Data centres are not really popular globally, people around the world are concerned about how much water and electricity such facilities consume. But Amazon wants you to know how its data centres are some of the most efficient. The company has revealed that its global data-centre operations used about 2.5 billion gallons, or more than 9 billion litres, of water in 2025.
This marks the first time Amazon has publicly disclosed this figure. While 2.5 billion gallons of water appears to be a large figure, Amazon claims that the water use at sites it owns and operates directly fell 2 per cent from 2024 levels even as it expanded its data-centre footprint.
Amazon shared the figures in a blog post at a time when data centre operators face growing scrutiny over the environmental impact of AI. Seattle recently also enacted a one-year data centre moratorium that some Amazon employees had pushed for.
Amazon even shared a chart in a blog post that compared its water use figures to rivals. As per the chart, Amazon’s data centres used 0.12 litres of water per kilowatt-hour of electricity in 2025, the lowest when compared to the likes of Microsoft, Google, and Meta.
Though keep in mind that Amazon’s figures are for the company’s entire operations. On the other hand, Google’s numbers shown in the chart are said to only focus on water consumption of Gemini AI data centres. AI data centres usually consume more water due to high-end GPUs. As per reports, Amazon’s water consumption numbers also do not account for water used for construction of new data centres or the water used by power plants that supply electricity to its data centres.

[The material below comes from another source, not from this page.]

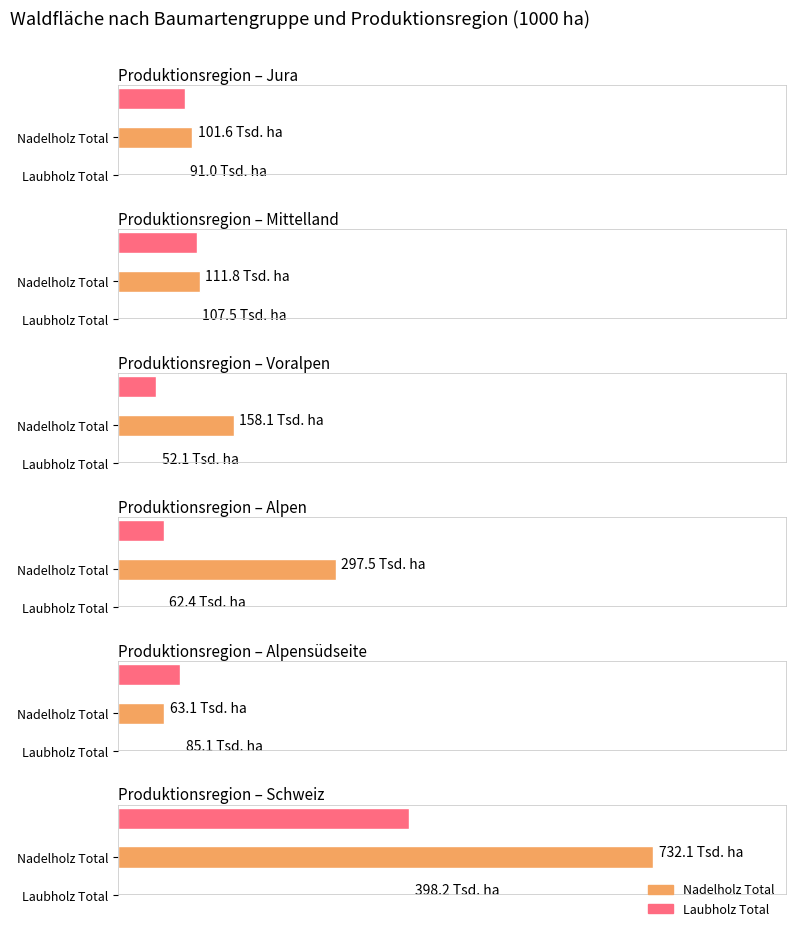

Does the chart contain stacked bars?

No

As per reports, Amazon has around 924 data centres globally. A leaked 2022 memo projected Amazon’s data centres would use 7.7 billion gallons of water a year by 2030. Though the company did not address such reports.
Keep in mind that public opinion is going against data centres. A Reuters poll that ended on June 8 found that one in three Americans approved of data-centre construction, but only 14 per cent said they would be comfortable with one being built near them.

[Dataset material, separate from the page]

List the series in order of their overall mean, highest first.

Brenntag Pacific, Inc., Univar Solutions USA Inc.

Meanwhile, the United Nations University Institute for Water, Environment and Health says that the water footprint of datacentres could reach 9.3 trillion litres by 2030. This would be enough to meet the annual domestic water needs of all 1.3 billion residents of sub-Saharan Africa.
Though according to Amazon, the water used by its data centres is far lower than water used in gardens by Americans every year. The company says that Americans use roughly 3.3 trillion gallons of water a year on lawns and gardens, which it said was more than 1,300 times the amount used by its data centres.
Amazon explained that it plans to become water positive by 2030, meaning that for every gallon of water used in its direct data-centre operations, it will return more than a gallon to communities. The company said it has already reached 75 per cent of that goal so far.
Some facilities also use treated or reclaimed wastewater instead of drinking water. According to the company, 26 sites now use 100 per cent reclaimed water and 130 more have been contracted globally.
Amazon claims that most of the water it uses is to cool the servers that power its facilities. It said its data centres rely on outside air for cooling about 90 per cent of the time and use water-based evaporative cooling only during the hottest hours of the hottest days of the year.
Amazon’s disclosure comes amid wider demands for transparency around data-centre water use. As per reports, the city of The Dalles in Oregon agreed to release records on Google’s water consumption after a lengthy legal battle, while Utah recently passed the first US law requiring certain new data-centre projects to publicly disclose annual water usage.